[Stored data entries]
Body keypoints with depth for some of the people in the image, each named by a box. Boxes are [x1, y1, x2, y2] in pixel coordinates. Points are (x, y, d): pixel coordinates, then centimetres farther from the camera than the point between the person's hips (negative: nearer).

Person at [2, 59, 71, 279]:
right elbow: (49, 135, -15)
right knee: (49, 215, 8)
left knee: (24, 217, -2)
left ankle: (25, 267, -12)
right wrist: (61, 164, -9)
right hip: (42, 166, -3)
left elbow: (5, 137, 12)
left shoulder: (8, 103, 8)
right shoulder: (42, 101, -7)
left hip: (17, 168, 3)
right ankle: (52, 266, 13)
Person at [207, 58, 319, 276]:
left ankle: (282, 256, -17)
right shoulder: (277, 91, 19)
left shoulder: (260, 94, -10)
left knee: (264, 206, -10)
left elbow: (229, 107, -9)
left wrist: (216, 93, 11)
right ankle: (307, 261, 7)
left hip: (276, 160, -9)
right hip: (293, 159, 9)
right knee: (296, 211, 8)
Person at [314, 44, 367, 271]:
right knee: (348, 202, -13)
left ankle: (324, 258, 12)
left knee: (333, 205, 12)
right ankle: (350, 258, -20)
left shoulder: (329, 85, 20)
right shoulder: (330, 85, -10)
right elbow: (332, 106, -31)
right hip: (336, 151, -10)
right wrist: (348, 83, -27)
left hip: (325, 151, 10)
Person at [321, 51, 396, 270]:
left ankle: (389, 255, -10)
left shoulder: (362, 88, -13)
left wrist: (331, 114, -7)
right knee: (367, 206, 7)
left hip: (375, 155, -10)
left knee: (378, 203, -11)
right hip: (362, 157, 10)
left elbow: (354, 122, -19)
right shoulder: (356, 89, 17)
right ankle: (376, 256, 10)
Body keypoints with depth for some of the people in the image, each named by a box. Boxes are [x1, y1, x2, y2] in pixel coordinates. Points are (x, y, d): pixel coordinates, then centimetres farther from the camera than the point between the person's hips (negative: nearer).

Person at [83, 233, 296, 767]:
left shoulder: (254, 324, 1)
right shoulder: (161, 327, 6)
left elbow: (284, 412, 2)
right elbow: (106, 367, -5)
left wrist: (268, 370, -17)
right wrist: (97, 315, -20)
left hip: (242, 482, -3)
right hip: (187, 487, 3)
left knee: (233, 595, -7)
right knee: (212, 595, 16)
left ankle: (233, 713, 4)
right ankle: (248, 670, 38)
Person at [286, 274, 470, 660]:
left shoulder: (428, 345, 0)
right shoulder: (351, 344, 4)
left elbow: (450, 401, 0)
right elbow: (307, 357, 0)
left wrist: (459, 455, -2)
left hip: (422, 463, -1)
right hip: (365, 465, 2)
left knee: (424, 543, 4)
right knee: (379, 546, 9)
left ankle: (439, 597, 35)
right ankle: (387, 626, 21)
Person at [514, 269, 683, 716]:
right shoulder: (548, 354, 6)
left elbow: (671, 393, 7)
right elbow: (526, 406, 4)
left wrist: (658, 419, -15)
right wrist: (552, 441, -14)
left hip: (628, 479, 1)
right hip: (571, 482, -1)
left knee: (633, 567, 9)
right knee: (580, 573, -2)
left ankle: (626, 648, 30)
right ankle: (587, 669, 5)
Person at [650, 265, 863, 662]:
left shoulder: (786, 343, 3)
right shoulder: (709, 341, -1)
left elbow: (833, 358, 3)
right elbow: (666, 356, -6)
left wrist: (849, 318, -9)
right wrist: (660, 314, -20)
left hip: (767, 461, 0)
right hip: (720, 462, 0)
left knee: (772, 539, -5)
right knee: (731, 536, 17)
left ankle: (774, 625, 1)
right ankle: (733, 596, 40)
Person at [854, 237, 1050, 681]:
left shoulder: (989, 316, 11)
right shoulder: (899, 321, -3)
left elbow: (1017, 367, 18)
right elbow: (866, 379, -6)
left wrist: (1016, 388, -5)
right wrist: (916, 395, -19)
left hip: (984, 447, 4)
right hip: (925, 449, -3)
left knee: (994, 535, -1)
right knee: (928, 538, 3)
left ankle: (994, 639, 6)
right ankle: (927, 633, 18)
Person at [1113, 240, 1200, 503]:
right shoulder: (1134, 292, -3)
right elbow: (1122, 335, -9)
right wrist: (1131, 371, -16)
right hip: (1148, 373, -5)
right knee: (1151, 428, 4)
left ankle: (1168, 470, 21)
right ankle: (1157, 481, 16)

→ YOUR INSTRUCTIONS
Reproduce each entry above exactly, keeping every character.

→ REPLY
Body keypoints with depth for some of the people in the image, each named by a box. Boxes are [x1, y1, x2, y2] in pixel coordinates. Points are (x, y, d): pixel coordinates, then centimetres farther from the camera than the point between the person's hips (negative: nearer).

Person at [2, 59, 71, 279]:
right elbow: (49, 135, -15)
right knee: (49, 215, 8)
left knee: (24, 217, -2)
left ankle: (25, 267, -12)
right wrist: (61, 164, -9)
right hip: (42, 166, -3)
left elbow: (5, 137, 12)
left shoulder: (8, 103, 8)
right shoulder: (42, 101, -7)
left hip: (17, 168, 3)
right ankle: (52, 266, 13)
Person at [207, 58, 319, 276]:
left ankle: (282, 256, -17)
right shoulder: (277, 91, 19)
left shoulder: (260, 94, -10)
left knee: (264, 206, -10)
left elbow: (229, 107, -9)
left wrist: (216, 93, 11)
right ankle: (307, 261, 7)
left hip: (276, 160, -9)
right hip: (293, 159, 9)
right knee: (296, 211, 8)
Person at [314, 44, 367, 271]:
right knee: (348, 202, -13)
left ankle: (324, 258, 12)
left knee: (333, 205, 12)
right ankle: (350, 258, -20)
left shoulder: (329, 85, 20)
right shoulder: (330, 85, -10)
right elbow: (332, 106, -31)
right hip: (336, 151, -10)
right wrist: (348, 83, -27)
left hip: (325, 151, 10)
Person at [321, 51, 396, 270]:
left ankle: (389, 255, -10)
left shoulder: (362, 88, -13)
left wrist: (331, 114, -7)
right knee: (367, 206, 7)
left hip: (375, 155, -10)
left knee: (378, 203, -11)
right hip: (362, 157, 10)
left elbow: (354, 122, -19)
right shoulder: (356, 89, 17)
right ankle: (376, 256, 10)
Body keypoints with depth for some of the people in the image, each named by a box. Boxes are [x1, y1, x2, y2] in pixel coordinates. Points are (x, y, d): pixel coordinates, then centimetres farther from the camera than the point between the person's hips (negative: nearer).

Person at [83, 233, 296, 767]:
left shoulder: (254, 324, 1)
right shoulder: (161, 327, 6)
left elbow: (284, 412, 2)
right elbow: (106, 367, -5)
left wrist: (268, 370, -17)
right wrist: (97, 315, -20)
left hip: (242, 482, -3)
right hip: (187, 487, 3)
left knee: (233, 595, -7)
right knee: (212, 595, 16)
left ankle: (233, 713, 4)
right ankle: (248, 670, 38)
Person at [286, 274, 470, 660]:
left shoulder: (428, 345, 0)
right shoulder: (351, 344, 4)
left elbow: (450, 401, 0)
right elbow: (307, 357, 0)
left wrist: (459, 455, -2)
left hip: (422, 463, -1)
right hip: (365, 465, 2)
left knee: (424, 543, 4)
right knee: (379, 546, 9)
left ankle: (439, 597, 35)
right ankle: (387, 626, 21)
Person at [514, 269, 683, 716]:
right shoulder: (548, 354, 6)
left elbow: (671, 393, 7)
right elbow: (526, 406, 4)
left wrist: (658, 419, -15)
right wrist: (552, 441, -14)
left hip: (628, 479, 1)
right hip: (571, 482, -1)
left knee: (633, 567, 9)
right knee: (580, 573, -2)
left ankle: (626, 648, 30)
right ankle: (587, 669, 5)
Person at [650, 265, 863, 662]:
left shoulder: (786, 343, 3)
right shoulder: (709, 341, -1)
left elbow: (833, 358, 3)
right elbow: (666, 356, -6)
left wrist: (849, 318, -9)
right wrist: (660, 314, -20)
left hip: (767, 461, 0)
right hip: (720, 462, 0)
left knee: (772, 539, -5)
right knee: (731, 536, 17)
left ankle: (774, 625, 1)
right ankle: (733, 596, 40)
Person at [854, 237, 1050, 681]:
left shoulder: (989, 316, 11)
right shoulder: (899, 321, -3)
left elbow: (1017, 367, 18)
right elbow: (866, 379, -6)
left wrist: (1016, 388, -5)
right wrist: (916, 395, -19)
left hip: (984, 447, 4)
right hip: (925, 449, -3)
left knee: (994, 535, -1)
right knee: (928, 538, 3)
left ankle: (994, 639, 6)
right ankle: (927, 633, 18)
Person at [1113, 240, 1200, 503]:
right shoulder: (1134, 292, -3)
right elbow: (1122, 335, -9)
right wrist: (1131, 371, -16)
right hip: (1148, 373, -5)
right knee: (1151, 428, 4)
left ankle: (1168, 470, 21)
right ankle: (1157, 481, 16)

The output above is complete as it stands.